*Recorded data:*
·····

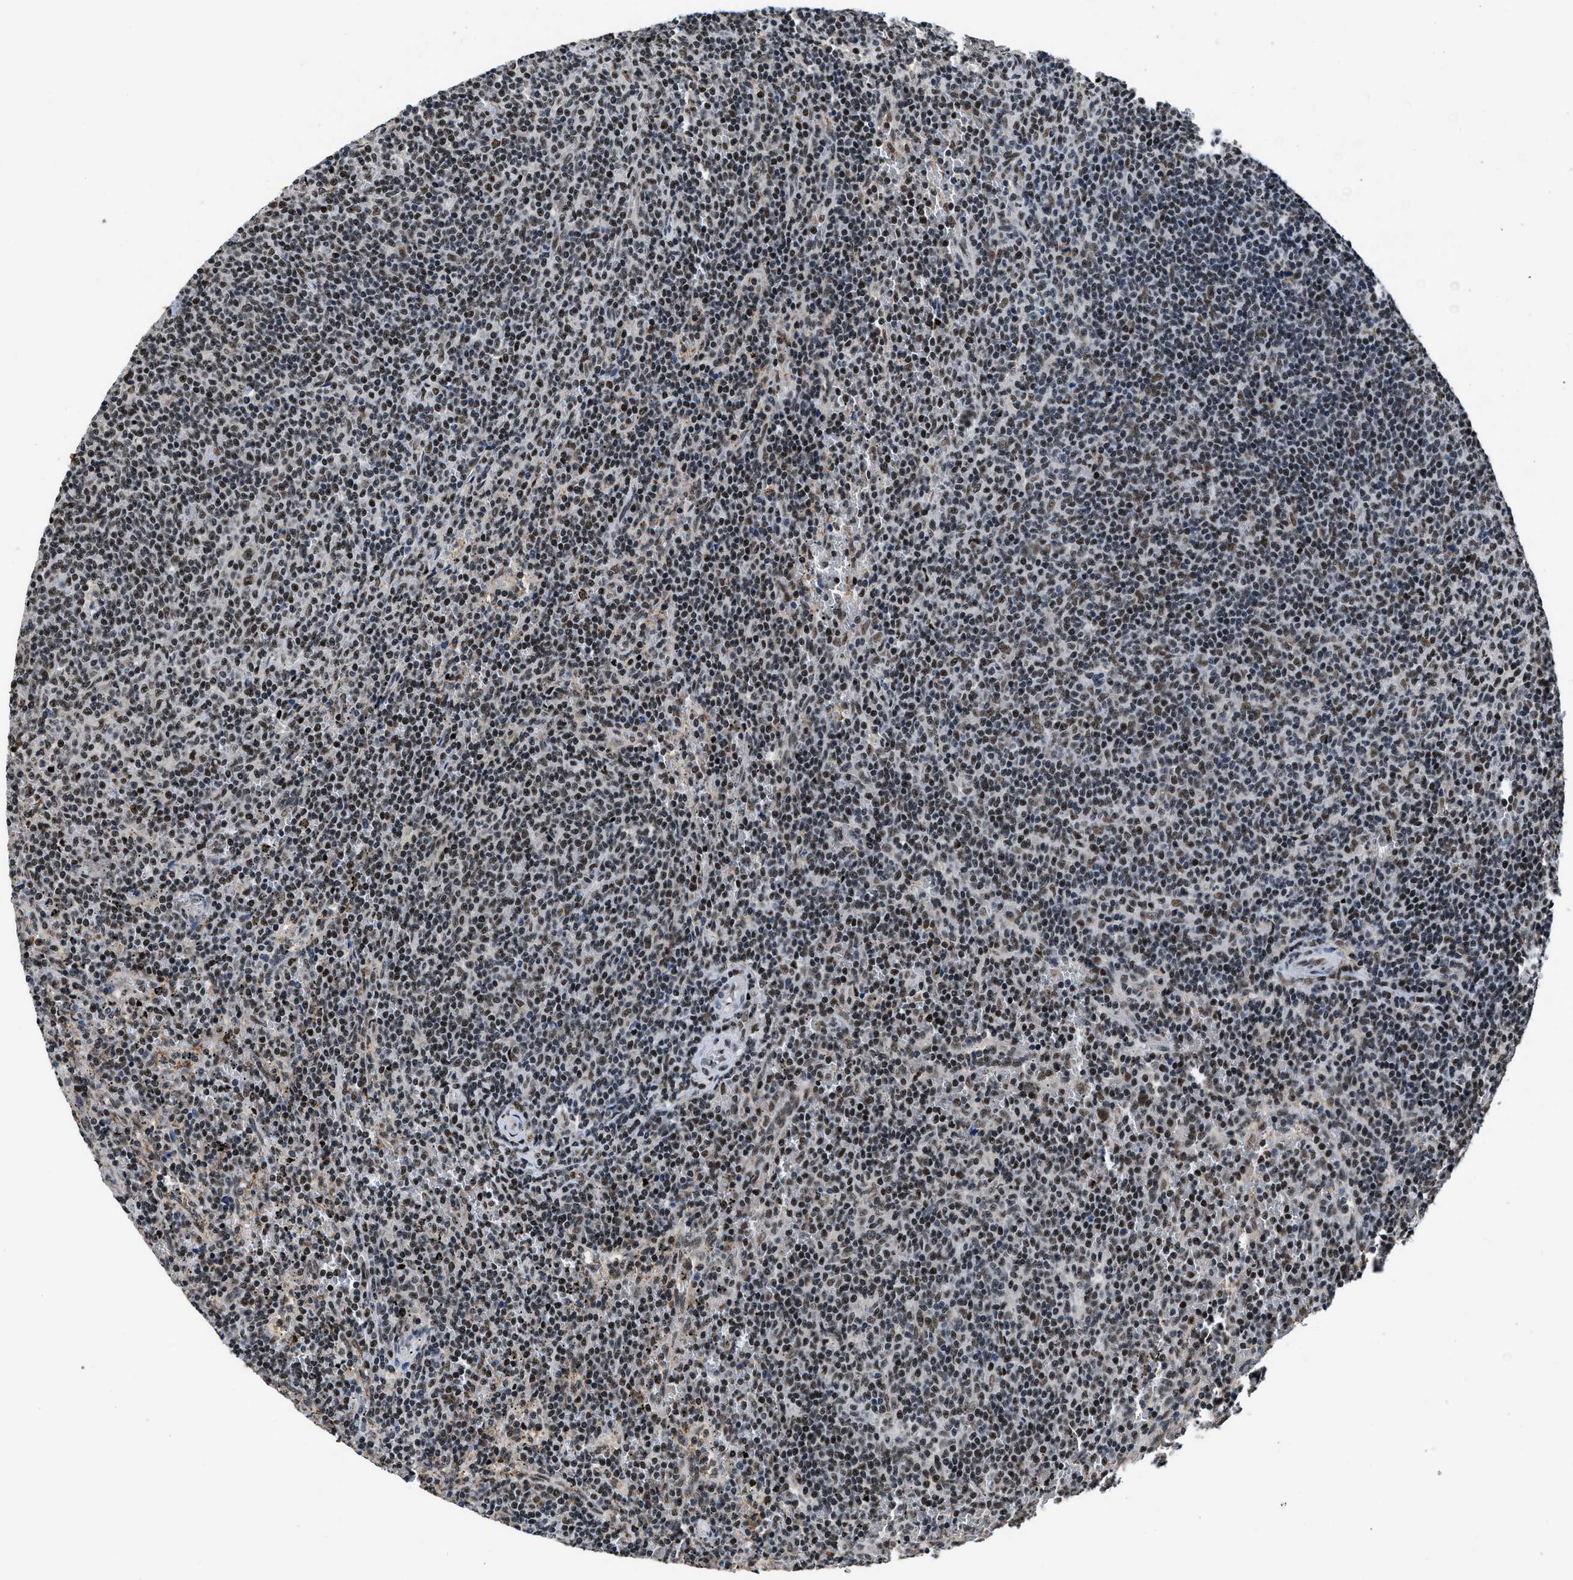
{"staining": {"intensity": "moderate", "quantity": "25%-75%", "location": "nuclear"}, "tissue": "lymphoma", "cell_type": "Tumor cells", "image_type": "cancer", "snomed": [{"axis": "morphology", "description": "Malignant lymphoma, non-Hodgkin's type, Low grade"}, {"axis": "topography", "description": "Spleen"}], "caption": "About 25%-75% of tumor cells in lymphoma reveal moderate nuclear protein staining as visualized by brown immunohistochemical staining.", "gene": "HNRNPH2", "patient": {"sex": "female", "age": 50}}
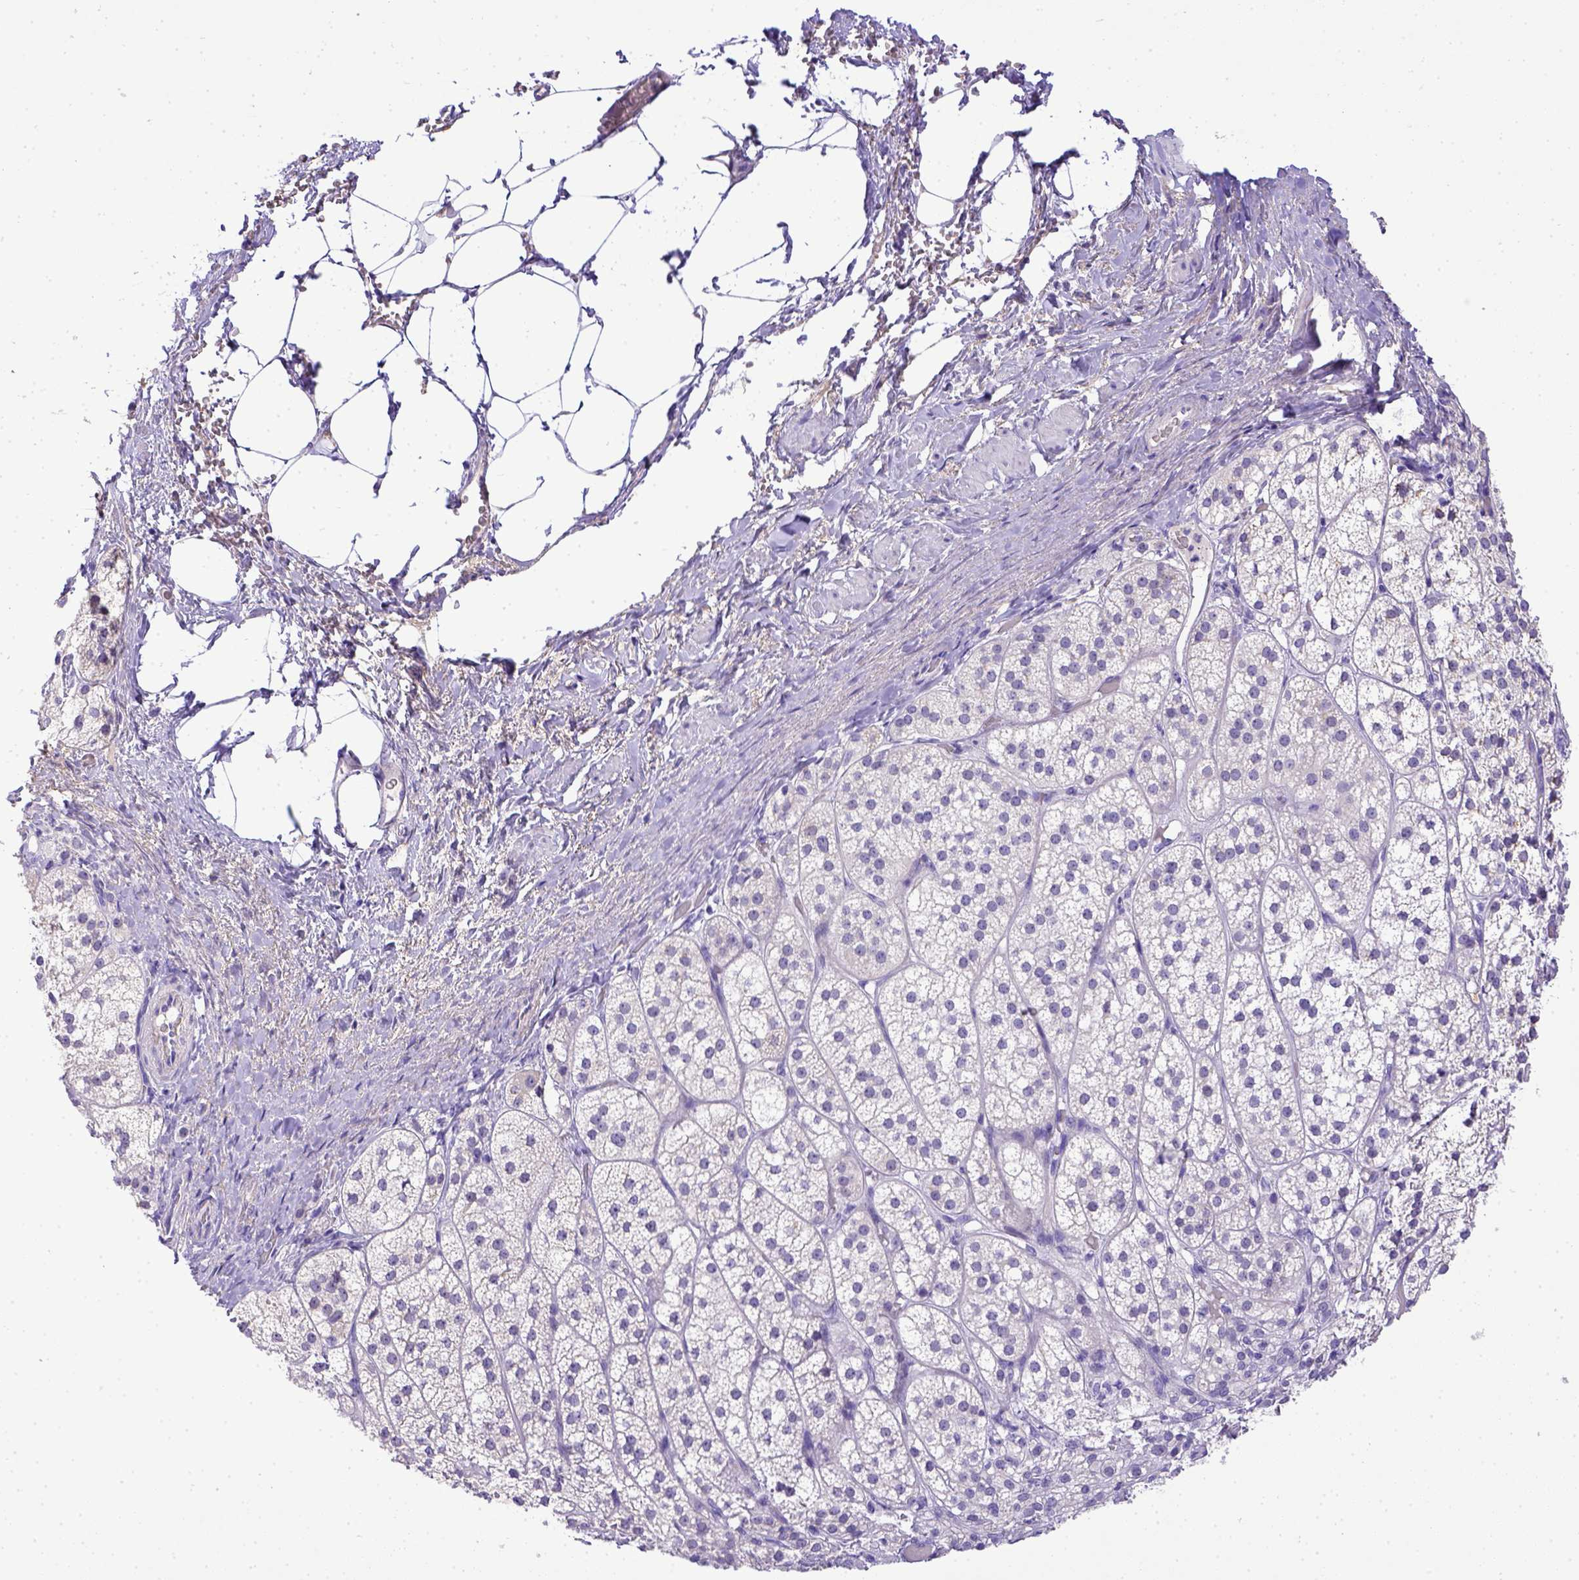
{"staining": {"intensity": "negative", "quantity": "none", "location": "none"}, "tissue": "adrenal gland", "cell_type": "Glandular cells", "image_type": "normal", "snomed": [{"axis": "morphology", "description": "Normal tissue, NOS"}, {"axis": "topography", "description": "Adrenal gland"}], "caption": "IHC of normal adrenal gland exhibits no expression in glandular cells.", "gene": "BTN1A1", "patient": {"sex": "female", "age": 60}}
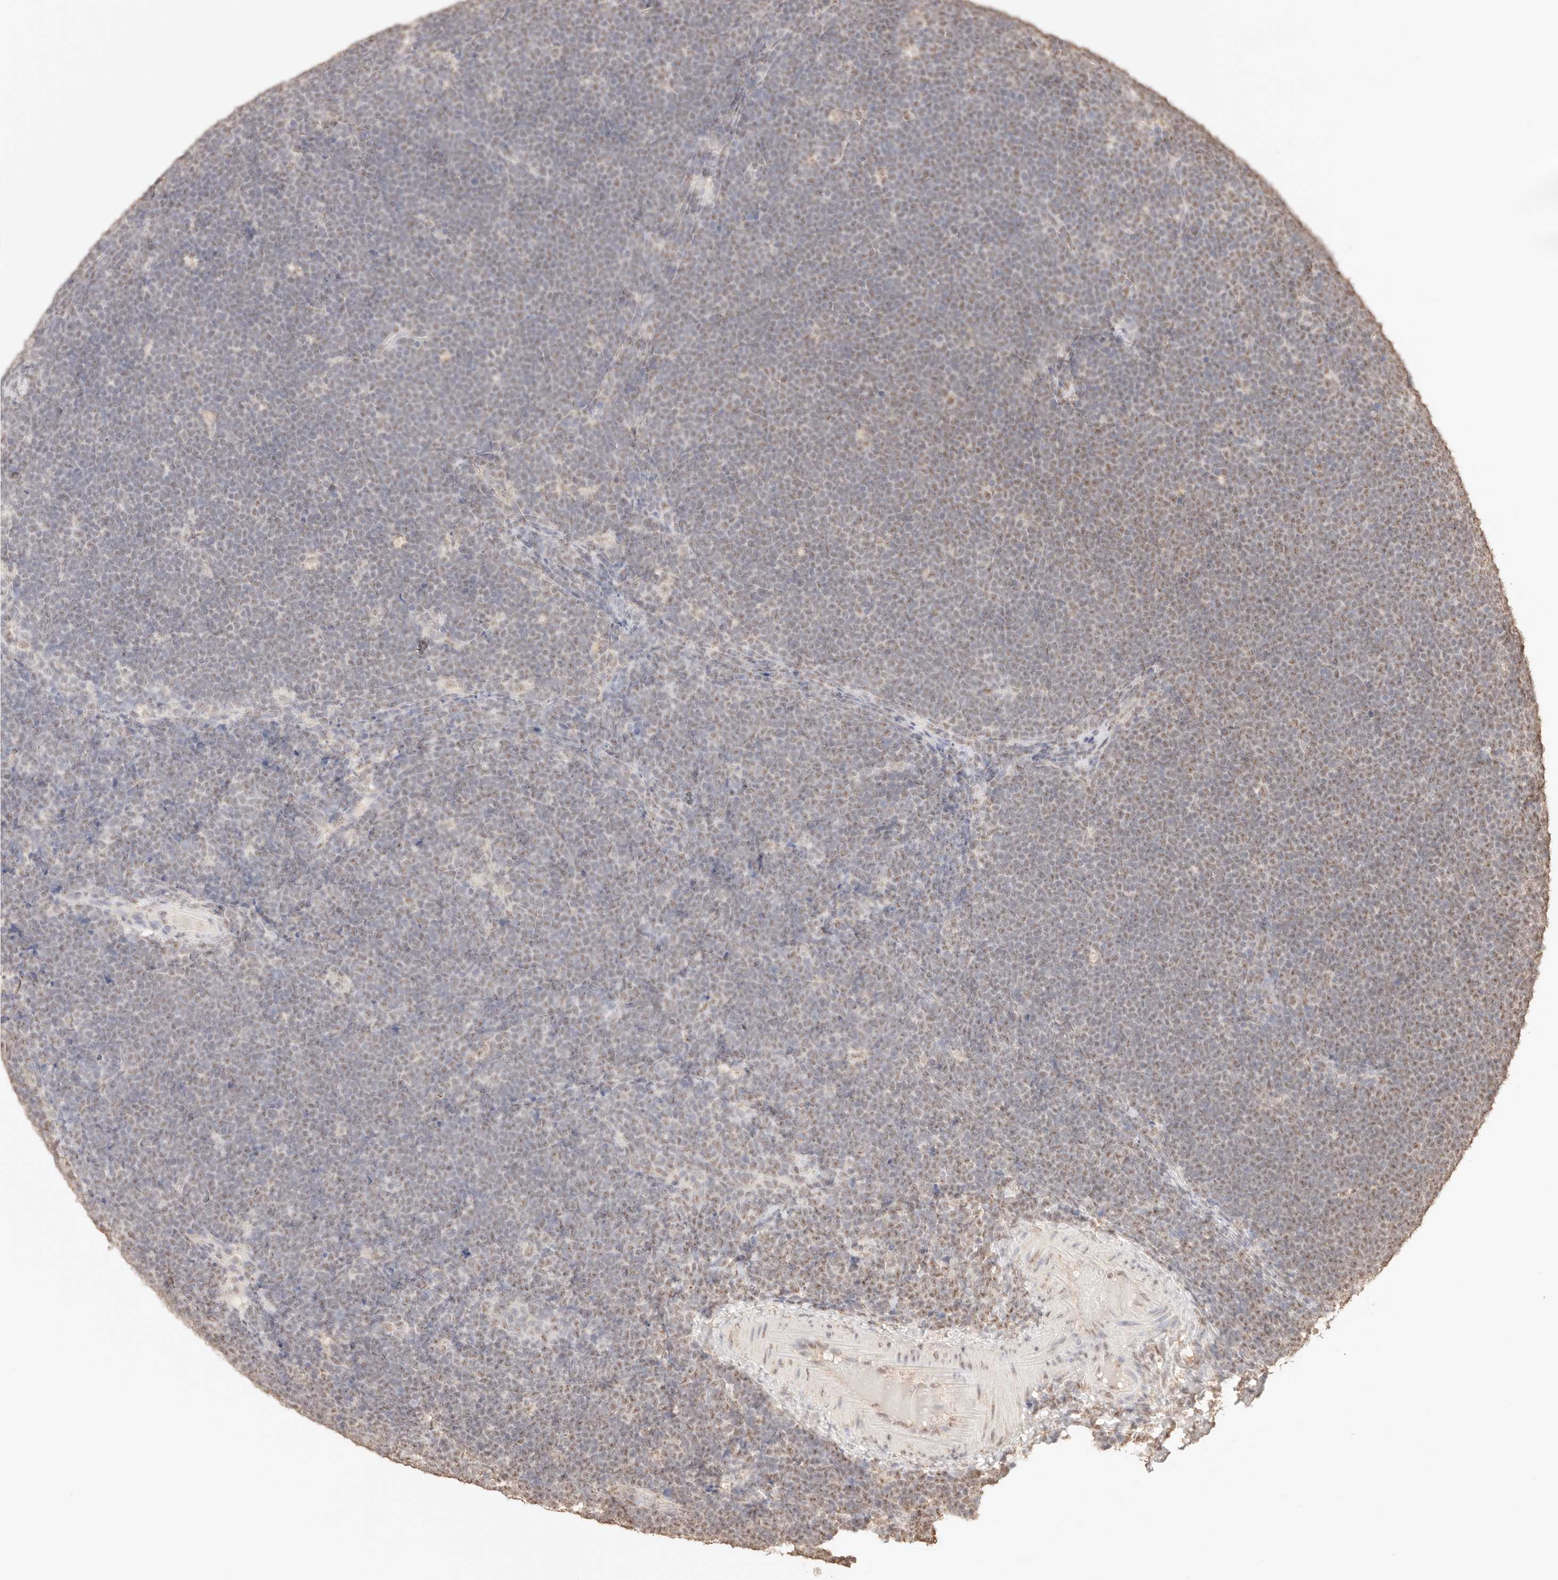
{"staining": {"intensity": "weak", "quantity": "<25%", "location": "nuclear"}, "tissue": "lymphoma", "cell_type": "Tumor cells", "image_type": "cancer", "snomed": [{"axis": "morphology", "description": "Malignant lymphoma, non-Hodgkin's type, High grade"}, {"axis": "topography", "description": "Lymph node"}], "caption": "The photomicrograph shows no significant expression in tumor cells of malignant lymphoma, non-Hodgkin's type (high-grade).", "gene": "IL1R2", "patient": {"sex": "male", "age": 13}}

·····

*Work to be completed:* Total up the lines in the listing above that include "Tumor". Give the number by itself.

*Answer space:* 2